Edited by Smasher on Apr 22nd 2019 at 4:46:22 AM
People drift apart from romantic partners all the time. I don't have statistics on hand, but it wouldn't surprise me if it's more common than drifting apart from close friends or family.
Or possibly people are losing their friends because they devote too much energy into their romantic partners. Either way, chasing a dream that rarely comes true doesn't seem like a very realistic method compared to just making better friends.
That said, I certainly don't want to tell people how to lead their lives, I'm just a little shocked that this sort of language is considered so neutral given how utterly dehumanizing it is to people like me. Sort of like... my emotions are broken? I'm not human? That's basically how you're talking.
Unless someone confronted you about it directly, I don't see how you could be offended.
We are born alone & we will die alone.
Edited by slimcoder on Apr 22nd 2019 at 1:52:30 AM
Everyone is coming with me when I die.
It's only fair right?
That being said, Forever Alone might have been a bad term to use. I'll just say that Futaba should not be paired with Akechi. As most people stated, Akechi probably shouldn't be paired with anything shy a bullet to some vital part of the body...which the game agrees with actually.

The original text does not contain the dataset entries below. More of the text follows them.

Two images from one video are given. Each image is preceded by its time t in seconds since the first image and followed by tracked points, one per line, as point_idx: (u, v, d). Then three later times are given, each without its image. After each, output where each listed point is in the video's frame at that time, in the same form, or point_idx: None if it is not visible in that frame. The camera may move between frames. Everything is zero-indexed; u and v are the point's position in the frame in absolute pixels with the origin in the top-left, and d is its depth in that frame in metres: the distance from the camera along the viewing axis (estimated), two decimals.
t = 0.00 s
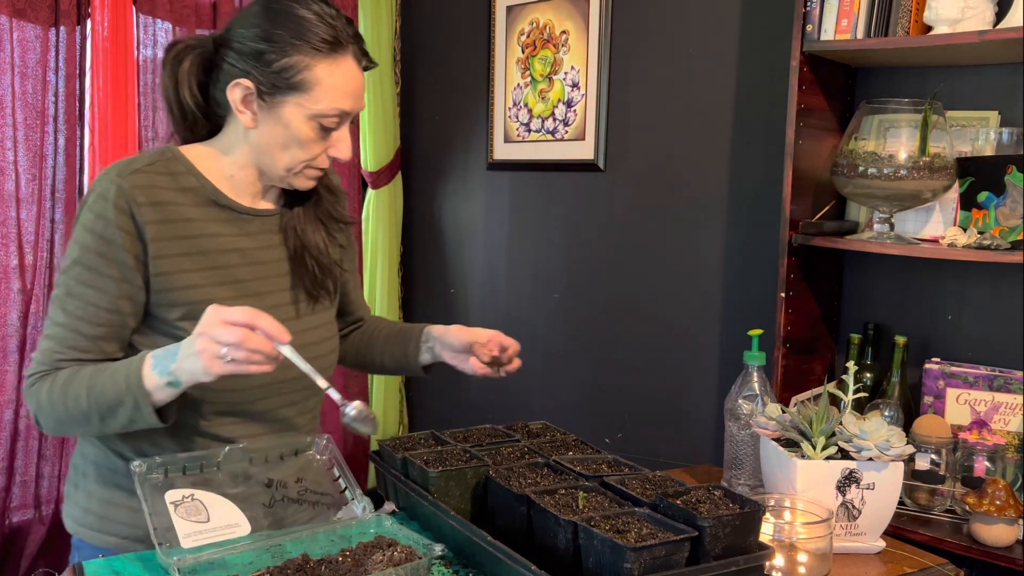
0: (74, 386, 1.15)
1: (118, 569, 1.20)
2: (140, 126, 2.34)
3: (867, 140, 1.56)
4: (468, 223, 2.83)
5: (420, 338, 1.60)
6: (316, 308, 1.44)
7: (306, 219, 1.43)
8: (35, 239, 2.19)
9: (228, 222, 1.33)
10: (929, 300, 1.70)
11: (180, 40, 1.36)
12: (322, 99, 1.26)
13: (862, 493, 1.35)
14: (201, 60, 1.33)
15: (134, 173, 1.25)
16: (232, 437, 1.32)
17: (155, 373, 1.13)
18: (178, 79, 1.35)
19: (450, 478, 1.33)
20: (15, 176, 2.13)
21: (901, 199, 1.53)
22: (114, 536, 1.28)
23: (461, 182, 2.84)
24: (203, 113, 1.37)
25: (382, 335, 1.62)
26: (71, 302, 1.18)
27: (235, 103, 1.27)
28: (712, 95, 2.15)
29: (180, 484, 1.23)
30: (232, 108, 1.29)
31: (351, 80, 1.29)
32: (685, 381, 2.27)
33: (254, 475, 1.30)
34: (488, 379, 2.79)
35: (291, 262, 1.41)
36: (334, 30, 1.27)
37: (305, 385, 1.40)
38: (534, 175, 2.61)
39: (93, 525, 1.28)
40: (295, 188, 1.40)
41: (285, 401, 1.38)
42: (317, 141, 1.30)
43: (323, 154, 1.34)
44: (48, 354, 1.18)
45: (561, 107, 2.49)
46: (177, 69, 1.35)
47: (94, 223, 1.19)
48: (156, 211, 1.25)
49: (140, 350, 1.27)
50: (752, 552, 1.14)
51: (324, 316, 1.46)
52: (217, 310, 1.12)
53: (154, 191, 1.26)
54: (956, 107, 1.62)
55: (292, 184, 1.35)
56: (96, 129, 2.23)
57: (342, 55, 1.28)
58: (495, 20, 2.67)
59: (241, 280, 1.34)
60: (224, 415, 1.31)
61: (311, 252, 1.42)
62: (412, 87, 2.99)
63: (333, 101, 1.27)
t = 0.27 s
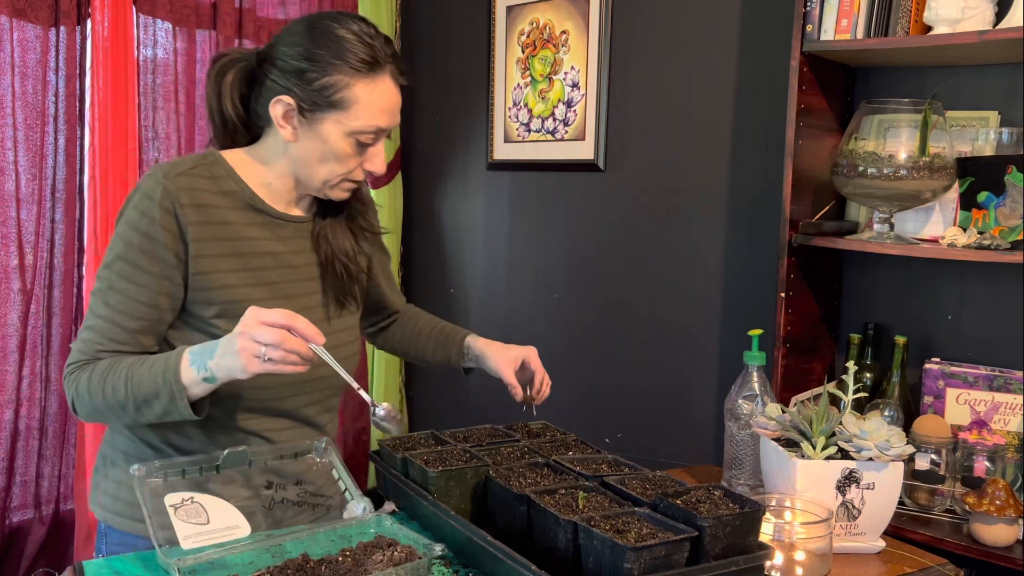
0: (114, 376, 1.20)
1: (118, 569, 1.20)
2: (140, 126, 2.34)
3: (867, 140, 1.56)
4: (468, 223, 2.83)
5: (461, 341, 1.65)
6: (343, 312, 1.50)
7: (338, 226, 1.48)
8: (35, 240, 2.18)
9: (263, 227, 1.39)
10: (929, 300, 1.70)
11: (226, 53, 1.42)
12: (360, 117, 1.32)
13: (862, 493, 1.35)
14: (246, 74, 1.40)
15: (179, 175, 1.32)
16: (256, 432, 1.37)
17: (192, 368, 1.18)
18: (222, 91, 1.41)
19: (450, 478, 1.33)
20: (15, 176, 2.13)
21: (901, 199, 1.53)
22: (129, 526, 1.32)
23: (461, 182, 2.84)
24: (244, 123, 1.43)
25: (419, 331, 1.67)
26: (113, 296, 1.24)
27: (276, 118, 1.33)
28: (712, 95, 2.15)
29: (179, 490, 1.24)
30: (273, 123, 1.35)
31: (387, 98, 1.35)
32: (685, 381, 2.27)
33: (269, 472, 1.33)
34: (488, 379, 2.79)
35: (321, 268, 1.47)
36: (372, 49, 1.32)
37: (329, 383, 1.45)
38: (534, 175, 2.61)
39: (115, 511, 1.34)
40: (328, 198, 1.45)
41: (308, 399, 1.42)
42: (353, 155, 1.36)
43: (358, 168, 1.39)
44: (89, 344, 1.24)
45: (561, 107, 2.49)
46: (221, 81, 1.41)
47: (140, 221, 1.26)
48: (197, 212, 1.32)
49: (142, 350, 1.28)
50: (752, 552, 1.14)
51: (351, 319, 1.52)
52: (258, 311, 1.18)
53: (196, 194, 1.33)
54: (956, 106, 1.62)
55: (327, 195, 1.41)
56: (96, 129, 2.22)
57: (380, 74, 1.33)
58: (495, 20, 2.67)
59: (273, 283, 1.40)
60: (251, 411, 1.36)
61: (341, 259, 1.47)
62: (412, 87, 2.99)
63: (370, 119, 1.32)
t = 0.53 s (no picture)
0: (125, 372, 1.21)
1: (118, 569, 1.20)
2: (140, 126, 2.34)
3: (867, 140, 1.56)
4: (468, 223, 2.83)
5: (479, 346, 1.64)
6: (354, 315, 1.50)
7: (350, 230, 1.48)
8: (35, 239, 2.18)
9: (275, 229, 1.39)
10: (929, 300, 1.70)
11: (241, 57, 1.42)
12: (372, 126, 1.32)
13: (862, 493, 1.35)
14: (260, 79, 1.39)
15: (194, 177, 1.33)
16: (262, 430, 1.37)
17: (196, 365, 1.19)
18: (238, 95, 1.41)
19: (450, 478, 1.33)
20: (15, 176, 2.13)
21: (901, 199, 1.53)
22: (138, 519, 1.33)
23: (461, 182, 2.84)
24: (259, 128, 1.43)
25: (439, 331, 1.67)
26: (126, 294, 1.25)
27: (289, 125, 1.33)
28: (712, 95, 2.15)
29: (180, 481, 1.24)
30: (286, 129, 1.35)
31: (400, 107, 1.34)
32: (685, 381, 2.27)
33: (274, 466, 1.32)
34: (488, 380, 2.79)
35: (333, 272, 1.47)
36: (386, 59, 1.32)
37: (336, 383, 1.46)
38: (534, 175, 2.61)
39: (125, 503, 1.35)
40: (340, 203, 1.45)
41: (316, 400, 1.42)
42: (365, 163, 1.36)
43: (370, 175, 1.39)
44: (101, 341, 1.25)
45: (561, 107, 2.49)
46: (238, 85, 1.41)
47: (154, 221, 1.27)
48: (210, 214, 1.32)
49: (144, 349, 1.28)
50: (752, 552, 1.14)
51: (362, 321, 1.52)
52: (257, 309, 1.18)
53: (210, 196, 1.33)
54: (956, 106, 1.62)
55: (339, 200, 1.41)
56: (96, 129, 2.22)
57: (393, 84, 1.33)
58: (495, 20, 2.67)
59: (284, 284, 1.40)
60: (259, 410, 1.36)
61: (351, 262, 1.47)
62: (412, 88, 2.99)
63: (382, 128, 1.32)
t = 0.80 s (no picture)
0: (121, 373, 1.21)
1: (118, 569, 1.20)
2: (140, 126, 2.34)
3: (867, 140, 1.56)
4: (468, 223, 2.83)
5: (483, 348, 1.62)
6: (353, 316, 1.50)
7: (349, 230, 1.48)
8: (34, 239, 2.18)
9: (273, 230, 1.39)
10: (929, 300, 1.70)
11: (238, 59, 1.42)
12: (366, 126, 1.31)
13: (862, 493, 1.35)
14: (256, 81, 1.39)
15: (190, 179, 1.33)
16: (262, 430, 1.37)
17: (187, 367, 1.18)
18: (234, 98, 1.41)
19: (451, 478, 1.33)
20: (15, 176, 2.13)
21: (901, 199, 1.53)
22: (139, 517, 1.33)
23: (461, 182, 2.84)
24: (256, 129, 1.44)
25: (445, 330, 1.66)
26: (124, 295, 1.26)
27: (283, 127, 1.34)
28: (712, 96, 2.15)
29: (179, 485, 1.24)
30: (281, 131, 1.35)
31: (394, 107, 1.34)
32: (685, 381, 2.27)
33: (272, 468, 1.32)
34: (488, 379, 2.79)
35: (331, 272, 1.46)
36: (379, 59, 1.31)
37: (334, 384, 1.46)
38: (534, 175, 2.61)
39: (126, 501, 1.34)
40: (338, 204, 1.44)
41: (315, 400, 1.42)
42: (360, 163, 1.36)
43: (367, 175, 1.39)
44: (100, 341, 1.26)
45: (561, 107, 2.49)
46: (233, 87, 1.41)
47: (149, 224, 1.27)
48: (207, 216, 1.32)
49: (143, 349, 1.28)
50: (752, 552, 1.14)
51: (361, 322, 1.51)
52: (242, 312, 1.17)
53: (206, 198, 1.33)
54: (956, 106, 1.62)
55: (337, 201, 1.40)
56: (96, 129, 2.22)
57: (387, 83, 1.32)
58: (496, 20, 2.67)
59: (281, 285, 1.40)
60: (258, 410, 1.36)
61: (350, 263, 1.47)
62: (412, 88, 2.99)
63: (376, 128, 1.32)
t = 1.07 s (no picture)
0: (115, 373, 1.21)
1: (119, 569, 1.20)
2: (140, 126, 2.34)
3: (867, 140, 1.57)
4: (468, 223, 2.83)
5: (485, 353, 1.61)
6: (349, 317, 1.50)
7: (346, 231, 1.48)
8: (35, 239, 2.19)
9: (269, 231, 1.39)
10: (929, 300, 1.70)
11: (235, 59, 1.42)
12: (362, 126, 1.31)
13: (862, 493, 1.35)
14: (252, 81, 1.40)
15: (186, 180, 1.33)
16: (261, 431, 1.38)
17: (178, 367, 1.18)
18: (231, 98, 1.41)
19: (451, 478, 1.33)
20: (15, 177, 2.13)
21: (901, 199, 1.53)
22: (139, 518, 1.33)
23: (461, 183, 2.84)
24: (253, 129, 1.43)
25: (447, 331, 1.66)
26: (121, 295, 1.26)
27: (279, 127, 1.34)
28: (712, 95, 2.15)
29: (178, 489, 1.24)
30: (277, 131, 1.36)
31: (391, 107, 1.33)
32: (685, 381, 2.27)
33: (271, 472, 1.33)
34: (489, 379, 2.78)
35: (328, 272, 1.46)
36: (375, 59, 1.31)
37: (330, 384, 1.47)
38: (534, 175, 2.61)
39: (124, 500, 1.35)
40: (335, 204, 1.44)
41: (312, 401, 1.42)
42: (356, 163, 1.35)
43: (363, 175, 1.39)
44: (95, 341, 1.26)
45: (561, 107, 2.49)
46: (230, 88, 1.41)
47: (145, 224, 1.27)
48: (203, 217, 1.32)
49: (143, 349, 1.28)
50: (752, 552, 1.14)
51: (358, 323, 1.51)
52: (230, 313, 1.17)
53: (202, 199, 1.33)
54: (956, 106, 1.62)
55: (334, 202, 1.40)
56: (96, 129, 2.22)
57: (383, 83, 1.32)
58: (495, 20, 2.67)
59: (277, 285, 1.40)
60: (254, 411, 1.37)
61: (347, 263, 1.47)
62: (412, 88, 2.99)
63: (372, 128, 1.32)
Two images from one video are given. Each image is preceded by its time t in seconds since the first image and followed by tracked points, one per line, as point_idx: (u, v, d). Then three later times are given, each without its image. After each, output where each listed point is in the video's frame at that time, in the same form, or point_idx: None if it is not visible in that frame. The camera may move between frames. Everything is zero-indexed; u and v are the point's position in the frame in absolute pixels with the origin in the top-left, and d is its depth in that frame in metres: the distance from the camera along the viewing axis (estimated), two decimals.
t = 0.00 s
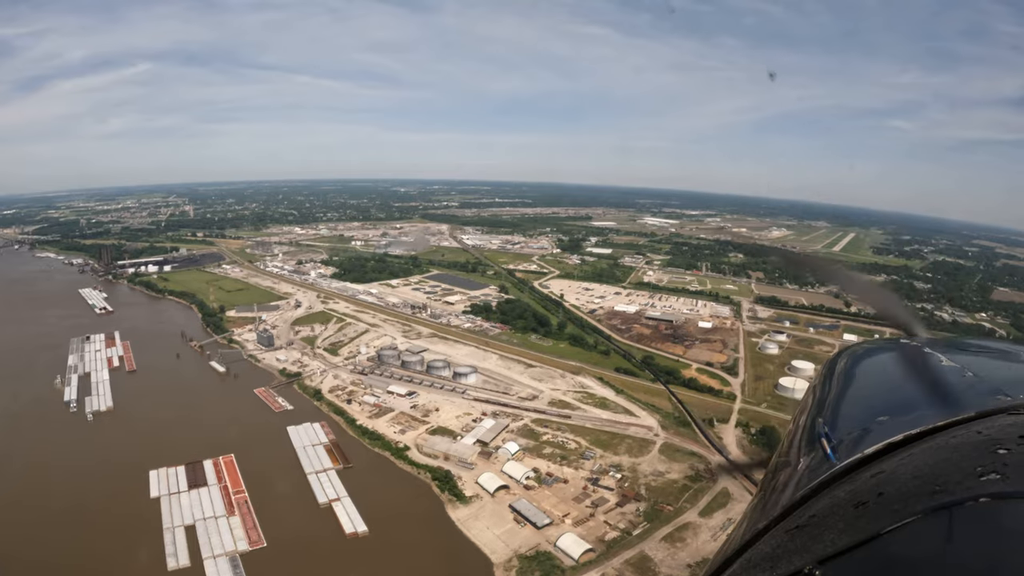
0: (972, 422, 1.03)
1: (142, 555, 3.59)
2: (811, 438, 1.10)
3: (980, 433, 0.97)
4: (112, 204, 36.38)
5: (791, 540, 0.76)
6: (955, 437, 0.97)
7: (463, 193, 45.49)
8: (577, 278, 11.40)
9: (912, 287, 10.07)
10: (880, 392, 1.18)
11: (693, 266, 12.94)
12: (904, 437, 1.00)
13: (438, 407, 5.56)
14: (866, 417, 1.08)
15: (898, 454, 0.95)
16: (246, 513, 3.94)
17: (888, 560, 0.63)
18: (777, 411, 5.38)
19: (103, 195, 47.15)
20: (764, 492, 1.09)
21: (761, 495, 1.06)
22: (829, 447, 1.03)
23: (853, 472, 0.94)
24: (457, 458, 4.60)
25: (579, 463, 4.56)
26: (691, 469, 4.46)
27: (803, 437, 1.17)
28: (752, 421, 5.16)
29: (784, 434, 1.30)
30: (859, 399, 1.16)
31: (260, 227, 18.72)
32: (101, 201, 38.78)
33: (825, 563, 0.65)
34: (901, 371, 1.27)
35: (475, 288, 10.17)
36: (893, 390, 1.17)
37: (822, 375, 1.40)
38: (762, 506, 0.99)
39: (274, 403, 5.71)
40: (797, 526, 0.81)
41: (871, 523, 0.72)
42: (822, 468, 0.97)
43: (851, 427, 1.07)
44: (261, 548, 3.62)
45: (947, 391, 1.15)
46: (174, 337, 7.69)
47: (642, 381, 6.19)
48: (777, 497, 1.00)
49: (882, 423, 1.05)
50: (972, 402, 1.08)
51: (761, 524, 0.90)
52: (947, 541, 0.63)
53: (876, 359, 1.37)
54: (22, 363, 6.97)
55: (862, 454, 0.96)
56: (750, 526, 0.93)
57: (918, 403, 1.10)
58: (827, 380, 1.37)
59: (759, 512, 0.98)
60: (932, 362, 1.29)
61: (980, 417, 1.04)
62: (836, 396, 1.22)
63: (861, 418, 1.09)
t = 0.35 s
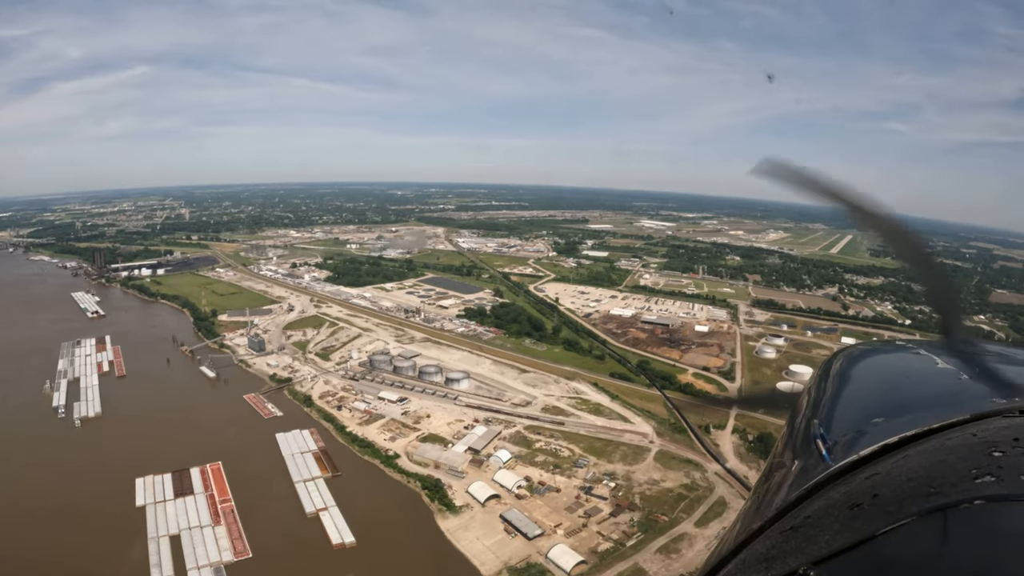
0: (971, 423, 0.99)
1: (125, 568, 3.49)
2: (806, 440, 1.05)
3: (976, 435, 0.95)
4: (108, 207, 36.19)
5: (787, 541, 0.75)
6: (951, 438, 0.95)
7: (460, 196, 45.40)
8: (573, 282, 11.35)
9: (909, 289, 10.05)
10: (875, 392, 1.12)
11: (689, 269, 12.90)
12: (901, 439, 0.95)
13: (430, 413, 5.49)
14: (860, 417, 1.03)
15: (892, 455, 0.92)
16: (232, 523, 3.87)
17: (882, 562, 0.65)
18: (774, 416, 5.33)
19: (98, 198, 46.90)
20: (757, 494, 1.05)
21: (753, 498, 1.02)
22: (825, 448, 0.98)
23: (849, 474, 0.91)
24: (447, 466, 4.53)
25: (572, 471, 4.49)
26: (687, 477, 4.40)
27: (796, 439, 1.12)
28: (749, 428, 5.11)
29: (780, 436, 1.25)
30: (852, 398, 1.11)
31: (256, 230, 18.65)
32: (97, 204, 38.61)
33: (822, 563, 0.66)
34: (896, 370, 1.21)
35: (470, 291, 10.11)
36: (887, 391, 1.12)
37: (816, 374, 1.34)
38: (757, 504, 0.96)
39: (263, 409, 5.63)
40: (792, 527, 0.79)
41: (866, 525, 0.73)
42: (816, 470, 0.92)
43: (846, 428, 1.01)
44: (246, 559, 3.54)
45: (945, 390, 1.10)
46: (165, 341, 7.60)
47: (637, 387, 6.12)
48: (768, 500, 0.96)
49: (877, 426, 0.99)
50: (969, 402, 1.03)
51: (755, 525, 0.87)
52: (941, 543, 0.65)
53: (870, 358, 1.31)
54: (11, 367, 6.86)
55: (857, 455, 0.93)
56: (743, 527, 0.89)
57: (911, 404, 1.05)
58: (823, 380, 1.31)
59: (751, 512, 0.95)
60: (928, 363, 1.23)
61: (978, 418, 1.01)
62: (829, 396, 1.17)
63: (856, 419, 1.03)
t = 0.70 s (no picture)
0: (968, 429, 0.94)
1: None
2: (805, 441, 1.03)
3: (974, 440, 0.91)
4: (103, 208, 36.01)
5: (782, 540, 0.76)
6: (950, 443, 0.91)
7: (456, 198, 45.35)
8: (568, 284, 11.31)
9: (905, 292, 10.06)
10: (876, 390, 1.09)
11: (685, 271, 12.87)
12: (899, 441, 0.92)
13: (419, 419, 5.42)
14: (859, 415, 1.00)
15: (889, 456, 0.90)
16: (216, 531, 3.79)
17: (876, 564, 0.64)
18: (770, 422, 5.30)
19: (93, 199, 46.73)
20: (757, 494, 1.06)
21: (751, 499, 1.03)
22: (822, 449, 0.97)
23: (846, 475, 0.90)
24: (436, 473, 4.47)
25: (564, 478, 4.43)
26: (681, 484, 4.34)
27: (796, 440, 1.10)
28: (744, 434, 5.06)
29: (779, 439, 1.24)
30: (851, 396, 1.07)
31: (250, 232, 18.54)
32: (92, 205, 38.50)
33: (815, 565, 0.67)
34: (900, 369, 1.16)
35: (463, 294, 10.05)
36: (887, 389, 1.08)
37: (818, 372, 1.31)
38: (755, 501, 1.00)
39: (251, 414, 5.54)
40: (788, 527, 0.80)
41: (861, 525, 0.72)
42: (814, 470, 0.92)
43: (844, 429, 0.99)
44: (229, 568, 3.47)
45: (949, 389, 1.05)
46: (155, 344, 7.50)
47: (631, 392, 6.06)
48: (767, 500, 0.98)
49: (875, 424, 0.97)
50: (971, 404, 0.98)
51: (754, 522, 0.89)
52: (937, 547, 0.63)
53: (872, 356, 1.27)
54: None
55: (854, 455, 0.91)
56: (742, 523, 0.92)
57: (913, 403, 1.01)
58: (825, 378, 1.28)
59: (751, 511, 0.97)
60: (931, 364, 1.18)
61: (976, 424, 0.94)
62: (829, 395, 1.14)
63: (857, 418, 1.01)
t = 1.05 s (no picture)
0: (973, 438, 1.02)
1: None
2: (809, 442, 1.11)
3: (978, 449, 0.98)
4: (98, 207, 35.78)
5: (781, 541, 0.80)
6: (954, 450, 0.99)
7: (454, 196, 45.18)
8: (565, 283, 11.22)
9: (905, 291, 9.99)
10: (876, 400, 1.19)
11: (683, 271, 12.78)
12: (903, 447, 1.01)
13: (412, 421, 5.36)
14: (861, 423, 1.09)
15: (893, 462, 0.98)
16: (203, 536, 3.72)
17: (880, 569, 0.69)
18: (769, 424, 5.26)
19: (90, 197, 46.49)
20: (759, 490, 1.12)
21: (755, 494, 1.09)
22: (826, 451, 1.05)
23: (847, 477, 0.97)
24: (427, 477, 4.40)
25: (558, 483, 4.37)
26: (678, 490, 4.27)
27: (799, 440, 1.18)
28: (743, 436, 5.01)
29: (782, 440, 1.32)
30: (855, 406, 1.17)
31: (246, 231, 18.39)
32: (88, 204, 38.27)
33: (815, 567, 0.70)
34: (901, 381, 1.27)
35: (460, 293, 9.97)
36: (886, 399, 1.18)
37: (822, 381, 1.41)
38: (754, 503, 1.03)
39: (242, 416, 5.47)
40: (788, 527, 0.84)
41: (863, 529, 0.79)
42: (817, 472, 0.98)
43: (848, 433, 1.08)
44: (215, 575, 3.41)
45: (945, 402, 1.15)
46: (147, 344, 7.42)
47: (628, 393, 5.99)
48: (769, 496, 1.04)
49: (875, 431, 1.06)
50: (971, 416, 1.08)
51: (754, 521, 0.92)
52: (935, 555, 0.69)
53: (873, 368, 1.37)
54: None
55: (858, 460, 0.99)
56: (742, 523, 0.95)
57: (910, 414, 1.11)
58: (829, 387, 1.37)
59: (749, 512, 1.01)
60: (931, 377, 1.28)
61: (982, 431, 1.04)
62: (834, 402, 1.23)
63: (859, 424, 1.10)
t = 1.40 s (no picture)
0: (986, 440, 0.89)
1: None
2: (819, 446, 1.00)
3: (990, 452, 0.85)
4: (97, 205, 35.71)
5: (793, 546, 0.71)
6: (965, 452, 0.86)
7: (453, 194, 45.16)
8: (563, 282, 11.16)
9: (905, 291, 9.98)
10: (891, 400, 1.07)
11: (682, 269, 12.75)
12: (915, 450, 0.90)
13: (405, 423, 5.29)
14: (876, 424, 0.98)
15: (904, 466, 0.86)
16: (191, 541, 3.66)
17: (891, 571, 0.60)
18: (768, 426, 5.19)
19: (88, 195, 46.42)
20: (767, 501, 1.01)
21: (762, 503, 0.99)
22: (837, 455, 0.94)
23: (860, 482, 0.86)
24: (419, 481, 4.34)
25: (552, 487, 4.31)
26: (675, 494, 4.21)
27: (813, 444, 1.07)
28: (741, 439, 4.95)
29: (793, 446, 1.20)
30: (871, 403, 1.05)
31: (244, 229, 18.35)
32: (86, 201, 38.19)
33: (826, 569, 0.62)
34: (922, 377, 1.17)
35: (457, 292, 9.90)
36: (905, 398, 1.06)
37: (834, 381, 1.28)
38: (766, 509, 0.93)
39: (233, 417, 5.40)
40: (801, 532, 0.76)
41: (874, 533, 0.69)
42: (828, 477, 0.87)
43: (861, 435, 0.97)
44: None
45: (969, 399, 1.04)
46: (140, 344, 7.35)
47: (624, 395, 5.93)
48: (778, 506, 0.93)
49: (890, 434, 0.94)
50: (982, 417, 0.97)
51: (768, 526, 0.83)
52: (949, 558, 0.60)
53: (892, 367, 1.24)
54: None
55: (871, 462, 0.87)
56: (752, 530, 0.86)
57: (930, 415, 0.99)
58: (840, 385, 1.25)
59: (759, 518, 0.92)
60: (946, 375, 1.15)
61: (994, 435, 0.91)
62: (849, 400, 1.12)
63: (872, 425, 0.99)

What, you don't see how "humans are born to pair off with the opposite sex" is offensive to gay people? It's the same thing.
By talking about how romantic pairings are inevitable and natural, and how not having one is "forever alone" in a vaguely negative sense, it's acting as if people like me, who have never had even the remotest desire for such a thing, are not human. Abnormal. And that's offensive.
It's just strange to me how no one seems to notice or care that it is.